Szpital w Mokrzeszowie – obiekt okryty legendą, która zaprzepaściła jego szanse

Mokrzeszów to wieś położona w województwie dolnośląskim, na trasie Wałbrzych-Świdnica. Przejeżdżając przez miejscowość nie sposób nie zauważyć monumentalnego budynku dawnego szpitala. Owiany złą sławą budynek pobudza wyobraźnie. Wylęgarnia aryjczyków, przeprowadzane testy na ludziach, te i jeszcze inne historie słyszy się o tym szpitalu. Czy to wszystko miało tutaj miejsce?

Spis Treści

Krótka historia

Nazywany błędnie pałacem lub zamkiem. Został wybudowany z zupełnie innym przeznaczeniem. Od samego początku miał i był tutaj szpital. Dokładnie Szpital Kawalerów Maltańskich prowincji śląskiej. Został wzniesiony w latach 1883-1886.

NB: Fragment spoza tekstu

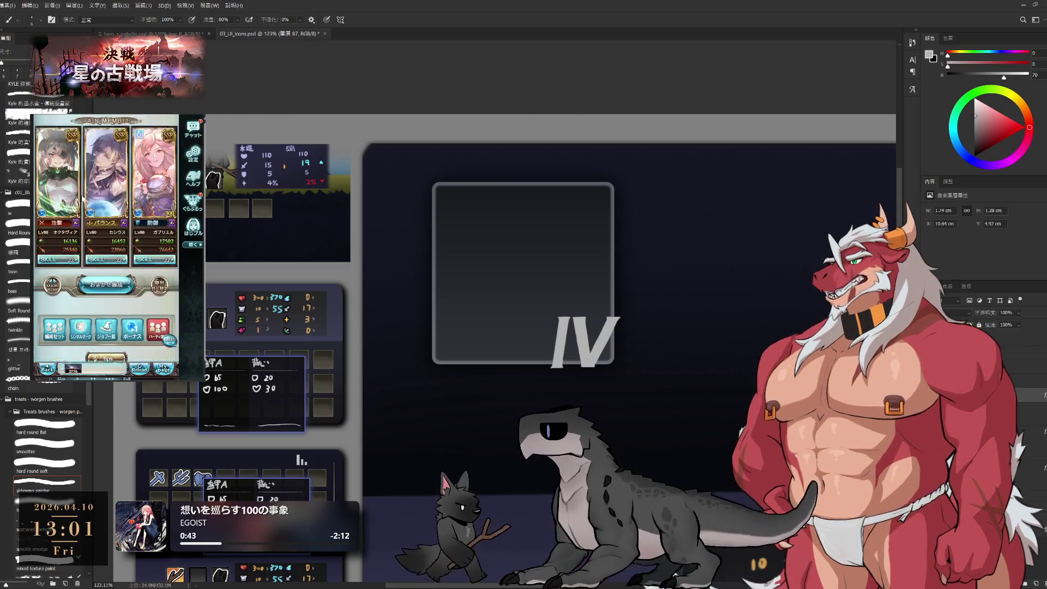
{"action": "scroll", "coordinate": [83, 199], "scroll_direction": "up", "scroll_amount": 2}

Obiekt pełnił funkcję szpitala i domu starców. Podczas I wojny światowej kierowano tutaj lotników niemieckich. W późniejszym czasie miał też epizod jako sanatorium (od 1918). Koło 1926 roku został zakupiony przez żydowskiego kupca, który rzekomo miał wyprzedać drogie wyposażenie i meble. Jako że nastroje antysemickie rosły, właściciel w latach 30 musiał uciekać i tym samym zostawił swoją posiadłość. Źródła podają różnie: do 1939 roku nadal działało tu sanatorium lub od 1938 roku szpital stał się domem czynszowym i miał tu działać Związek Dziewcząt Niemieckich.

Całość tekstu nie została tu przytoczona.